Stored data entries
______
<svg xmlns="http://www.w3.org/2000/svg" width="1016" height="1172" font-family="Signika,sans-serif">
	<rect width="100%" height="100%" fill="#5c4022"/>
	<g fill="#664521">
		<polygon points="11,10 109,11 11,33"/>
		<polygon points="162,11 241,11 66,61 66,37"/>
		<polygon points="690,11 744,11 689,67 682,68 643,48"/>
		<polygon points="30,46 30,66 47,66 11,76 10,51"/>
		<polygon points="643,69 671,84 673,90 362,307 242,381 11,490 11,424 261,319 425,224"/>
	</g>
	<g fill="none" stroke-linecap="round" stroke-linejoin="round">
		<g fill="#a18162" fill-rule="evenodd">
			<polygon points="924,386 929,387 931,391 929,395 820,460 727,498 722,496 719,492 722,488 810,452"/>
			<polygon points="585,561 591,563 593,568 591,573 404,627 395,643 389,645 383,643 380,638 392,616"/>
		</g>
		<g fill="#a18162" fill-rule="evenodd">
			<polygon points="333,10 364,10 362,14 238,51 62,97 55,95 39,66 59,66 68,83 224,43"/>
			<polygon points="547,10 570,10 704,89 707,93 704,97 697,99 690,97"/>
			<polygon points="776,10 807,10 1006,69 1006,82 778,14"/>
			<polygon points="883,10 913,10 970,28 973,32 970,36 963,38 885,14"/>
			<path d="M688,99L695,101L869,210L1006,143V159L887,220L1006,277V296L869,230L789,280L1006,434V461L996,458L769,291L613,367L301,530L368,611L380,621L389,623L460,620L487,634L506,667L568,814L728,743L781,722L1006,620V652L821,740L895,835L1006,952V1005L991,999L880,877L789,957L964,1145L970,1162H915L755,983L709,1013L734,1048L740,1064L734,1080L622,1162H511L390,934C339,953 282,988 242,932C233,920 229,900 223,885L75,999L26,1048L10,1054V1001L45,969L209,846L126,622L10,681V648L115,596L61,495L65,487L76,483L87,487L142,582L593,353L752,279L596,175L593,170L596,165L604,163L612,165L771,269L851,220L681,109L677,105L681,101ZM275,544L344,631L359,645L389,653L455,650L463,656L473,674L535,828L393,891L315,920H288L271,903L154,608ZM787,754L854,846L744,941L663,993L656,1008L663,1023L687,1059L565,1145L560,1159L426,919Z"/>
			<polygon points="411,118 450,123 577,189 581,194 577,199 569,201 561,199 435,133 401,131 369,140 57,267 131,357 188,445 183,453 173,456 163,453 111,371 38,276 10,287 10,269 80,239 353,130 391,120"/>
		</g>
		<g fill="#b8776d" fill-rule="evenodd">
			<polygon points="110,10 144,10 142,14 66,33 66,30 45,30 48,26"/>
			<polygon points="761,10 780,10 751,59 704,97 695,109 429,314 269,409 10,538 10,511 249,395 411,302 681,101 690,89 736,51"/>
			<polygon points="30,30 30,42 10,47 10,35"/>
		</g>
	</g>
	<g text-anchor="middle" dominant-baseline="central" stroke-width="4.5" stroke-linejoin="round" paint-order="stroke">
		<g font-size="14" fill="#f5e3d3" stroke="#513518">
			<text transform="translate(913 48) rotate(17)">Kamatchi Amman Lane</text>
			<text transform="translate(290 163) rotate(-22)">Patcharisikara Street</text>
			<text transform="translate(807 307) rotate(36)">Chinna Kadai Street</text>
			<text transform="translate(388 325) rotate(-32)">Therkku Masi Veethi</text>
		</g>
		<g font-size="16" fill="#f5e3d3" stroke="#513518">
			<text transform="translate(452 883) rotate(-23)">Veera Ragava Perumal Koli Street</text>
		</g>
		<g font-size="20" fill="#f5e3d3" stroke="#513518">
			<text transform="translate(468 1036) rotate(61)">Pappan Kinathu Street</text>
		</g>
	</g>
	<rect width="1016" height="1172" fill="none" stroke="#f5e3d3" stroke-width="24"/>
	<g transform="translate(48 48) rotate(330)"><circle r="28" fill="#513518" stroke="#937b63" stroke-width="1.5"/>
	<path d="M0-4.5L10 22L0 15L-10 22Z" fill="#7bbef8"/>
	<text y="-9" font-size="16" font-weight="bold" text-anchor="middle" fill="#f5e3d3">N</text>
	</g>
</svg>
______
* [Aim of the exercise]
Your answer must be a copy of every line in the data above that holds the string "linejoin".

* [Result for this task]
	<g fill="none" stroke-linecap="round" stroke-linejoin="round">
	<g text-anchor="middle" dominant-baseline="central" stroke-width="4.5" stroke-linejoin="round" paint-order="stroke">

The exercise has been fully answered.